Goal of the exercise =
Search the material below for the word "down" and copy every line in which it occurs.

Provided records =

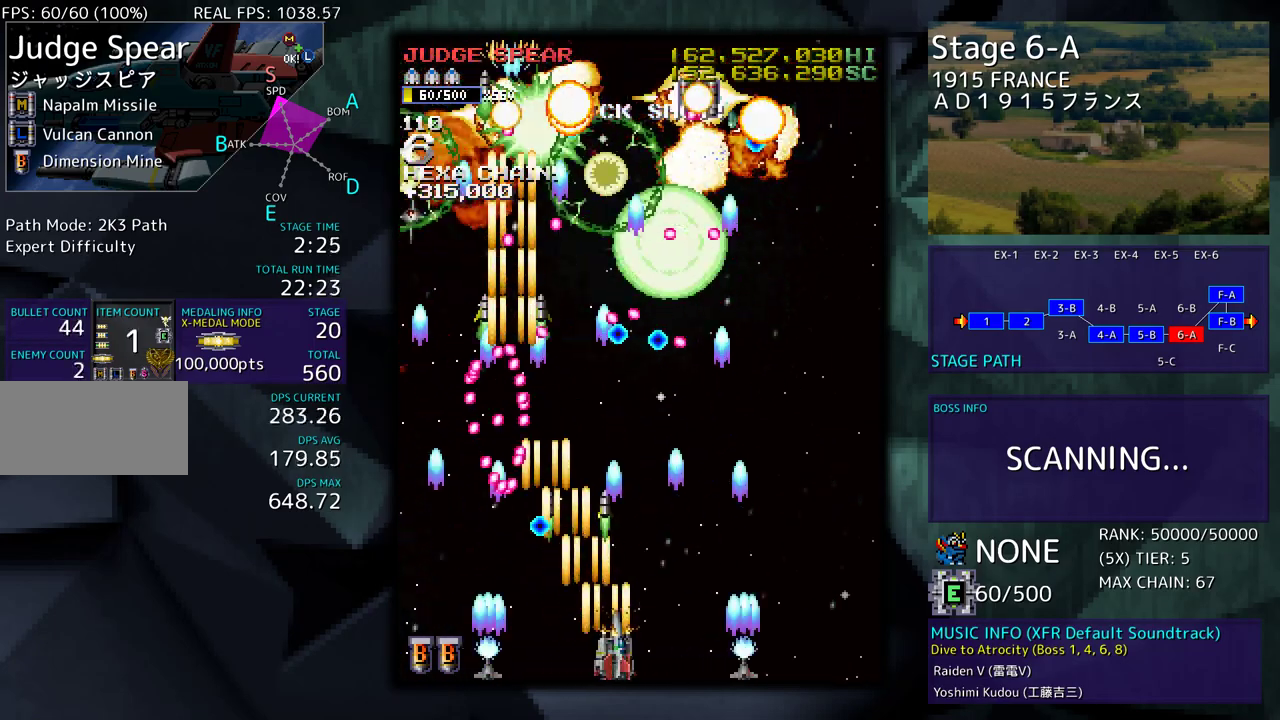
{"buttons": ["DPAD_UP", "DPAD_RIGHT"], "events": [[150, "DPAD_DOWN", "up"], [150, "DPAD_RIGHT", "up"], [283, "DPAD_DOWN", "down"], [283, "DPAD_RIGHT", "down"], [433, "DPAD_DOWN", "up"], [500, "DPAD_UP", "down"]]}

--

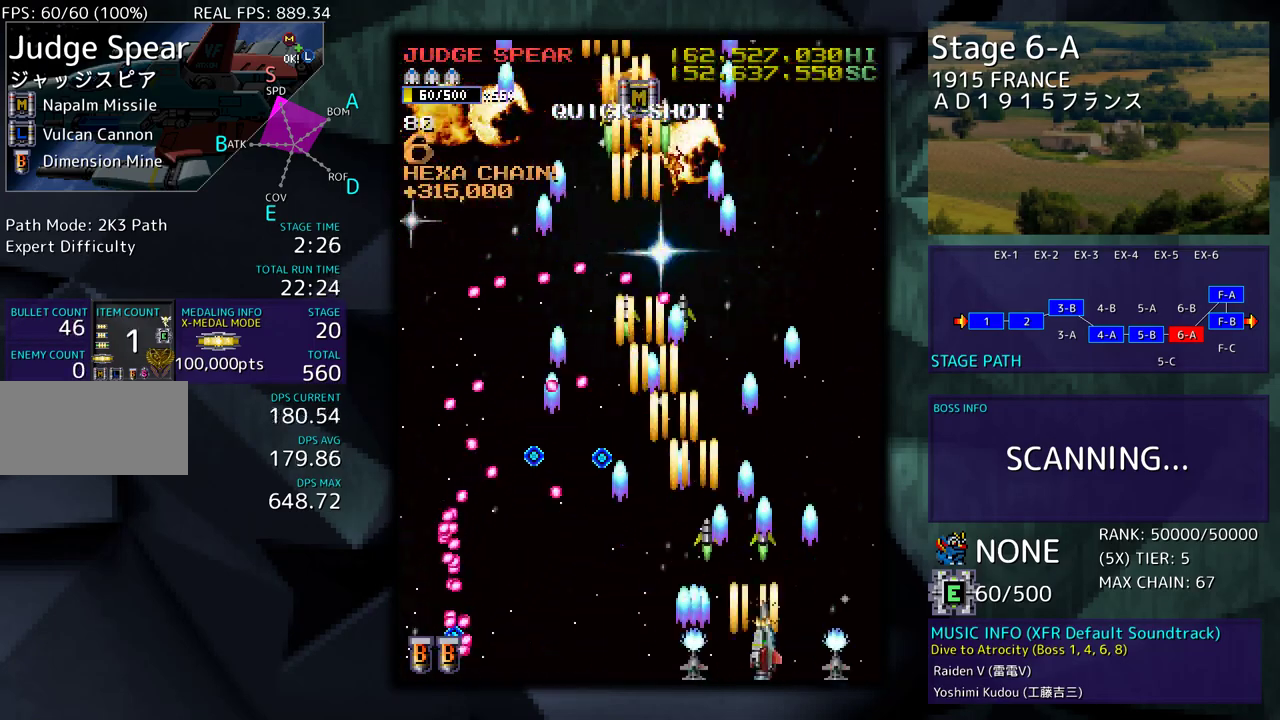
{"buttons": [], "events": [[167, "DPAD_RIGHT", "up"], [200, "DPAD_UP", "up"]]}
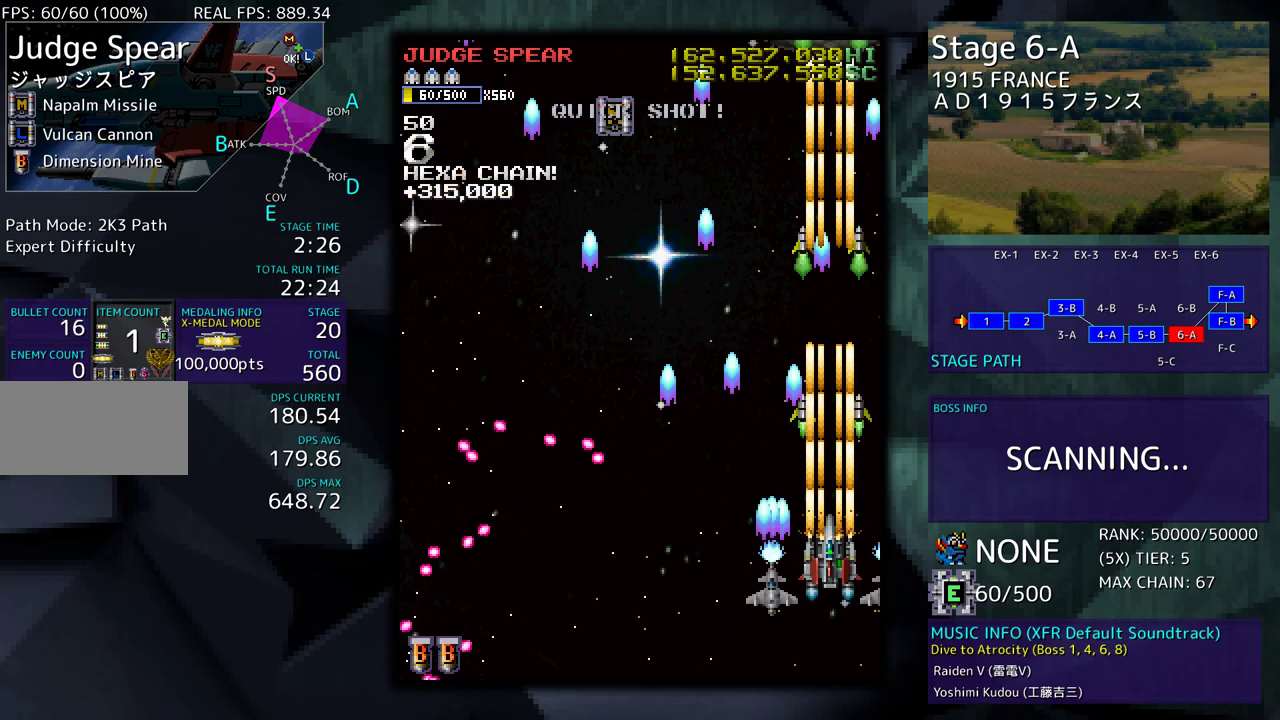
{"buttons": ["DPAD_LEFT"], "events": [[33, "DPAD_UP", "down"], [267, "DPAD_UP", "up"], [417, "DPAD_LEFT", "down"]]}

Answer area =
{"buttons": ["DPAD_UP", "DPAD_RIGHT"], "events": [[150, "DPAD_DOWN", "up"], [150, "DPAD_RIGHT", "up"], [283, "DPAD_DOWN", "down"], [283, "DPAD_RIGHT", "down"], [433, "DPAD_DOWN", "up"], [500, "DPAD_UP", "down"]]}
{"buttons": ["DPAD_LEFT"], "events": [[33, "DPAD_UP", "down"], [267, "DPAD_UP", "up"], [417, "DPAD_LEFT", "down"]]}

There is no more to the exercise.